- [Document section]:

####################

Leverage, Where is Thy Sting

Leverage, Where is Thy Sting

Coronavirus is changing the world. Right now, Italy is in shut down, and Europe is heading that way. In the U.S., the states, organizations, and companies are leading and closing schools and universities, canceling or deferring events, and implementing work from home policies. What will the impact be?

Who knows. I believe that the current reported number of cases of 2,174 in the U.S. is far below the actual number as testing has failed. Until testing gets on track and we can see where the virus is, then only can we manage it. As those in business know, Measure What Matters, and if you can’t measure it, you can’t fix it.

Again, I expect that parts of the U.S. or all of it will end up with some form of Italian solution to the virus. If you are not sure what that looks like, I will refer you to Italy’s Nightmare Offers a Chilling Preview of What’s Coming. The effect of that will be devastating for many companies and individuals in the U.S. as revenues and income plummet.

However, once more, the financial industry’s offer of a helping noose will exacerbate the problem. Private Equity has acquired an enormous number of companies in the U.S. over the last two decades. To get the returns that their investors are looking for, they leverage the businesses, often with negative results. Today, however, I expect that the damage to these companies from a slowing economy will put many in breach of their loan covenants. Thus it could lead to a dramatic increase in bankruptcies across the country. These bankruptcies will be a negative feedback loop on an already suffering economy and one that the country will be hard-pressed to handle. Thus I would expect the bail-out requests already forming.

####################

- [Data excerpt]:
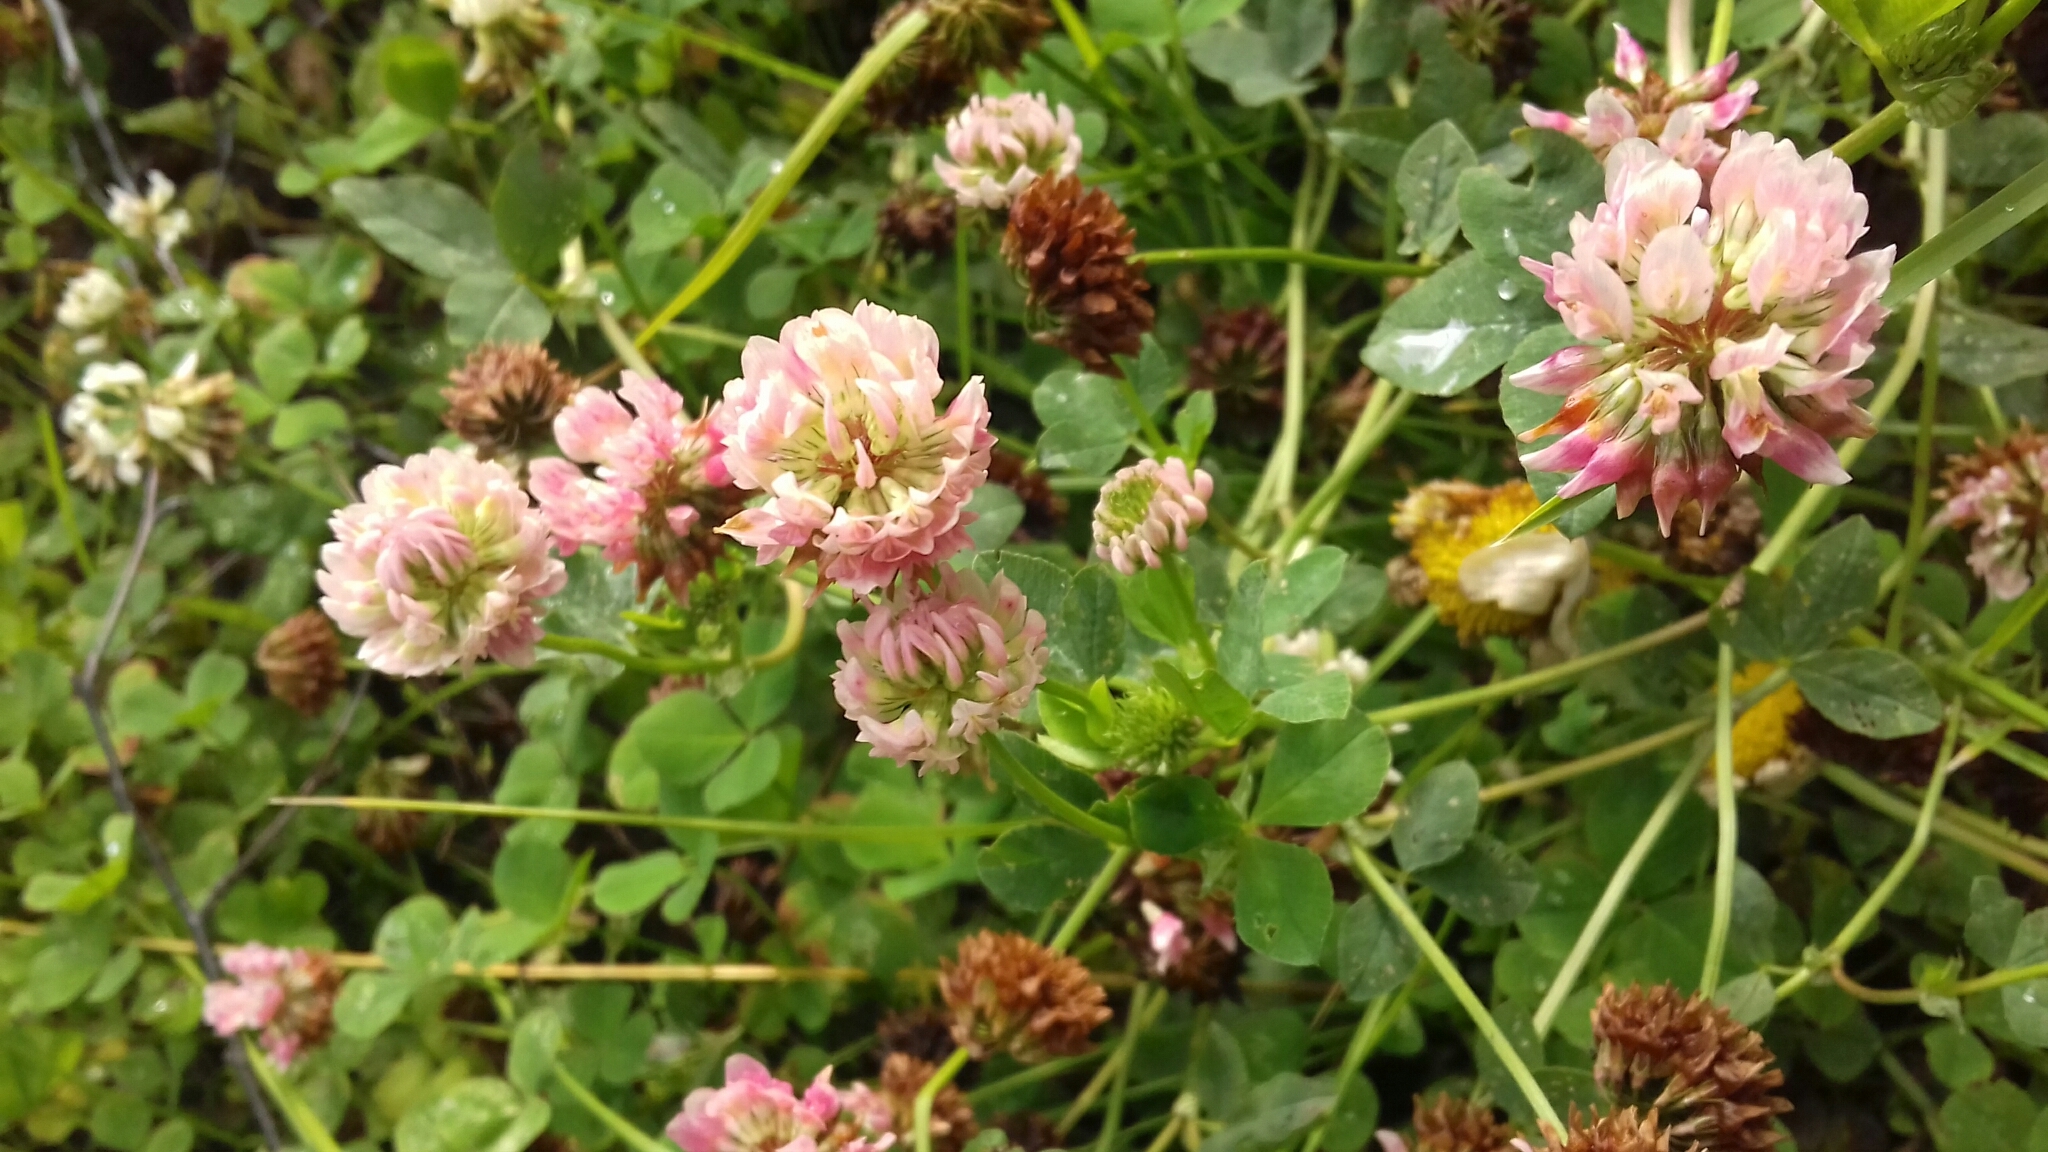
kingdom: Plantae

####################

- [Problems to work on]:
**A.** According to the post on coronavirus and leverage, how many cases were then reported in the U.S.?
**B.** State whether each statement agrees with the post on coronavirus and leverage, quoting the words of the post that decide it. (i) Italy is in shut down. (ii) Private Equity has acquired few companies in the U.S. over the last two decades. (iii) The writer believes the reported number of U.S. cases is far above the actual number.
**C.** Proceed with the post on coronavirus and leverage, starting after its final sentence.
The material has no connection to the post on coronavirus and leverage.

- [Answers for this exercise]:
**A.** 2,174

**B.**
(i) Yes: "Right now, Italy is in shut down"
(ii) No: "Private Equity has acquired an enormous number of companies in the U.S. over the last two decades."
(iii) No: "far below the actual number as testing has failed"

**C.**
Last year, larger non-finance corporations had a record of $13.5 trillion of outstanding debt, according to an OECD report. A growing portion of that is in the form of riskier bonds, and experts worry an economic crisis spurred by coronavirus could send corporations on cost-cutting sprees or to default. Since the financial crisis, corporations loaded up on debt. According to a Morgan Stanley analyst, currently, estimated one-in-six U.S. companies don’t have the cash flow to cover interest payments. In the last decade, about one-fifth of new bonds issued were below investment-grade.

Investors are shedding riskier assets as they realize the impact of the coronavirus. Energy companies have about $88 billion in bonds due this year, and analysts expect defaults to surpass 2016 levels. Rating agencies are watching particularly vulnerable industries like auto, airlines, and hospitality. S&P put Nashville’s Ryman Hospitality Properties on a credit rating watch after massive cancellations threatened to whack revenue by $40 million.

The Administration’s 2017 tax cuts helped many U.S. companies improve their cash positions; however, companies wasted this largess on the typical “Sugar Highs” of companies – share buyback and increased distributions to private Equity. The result of this is that most of these companies are in no better shape to handle a server downturn than they were before.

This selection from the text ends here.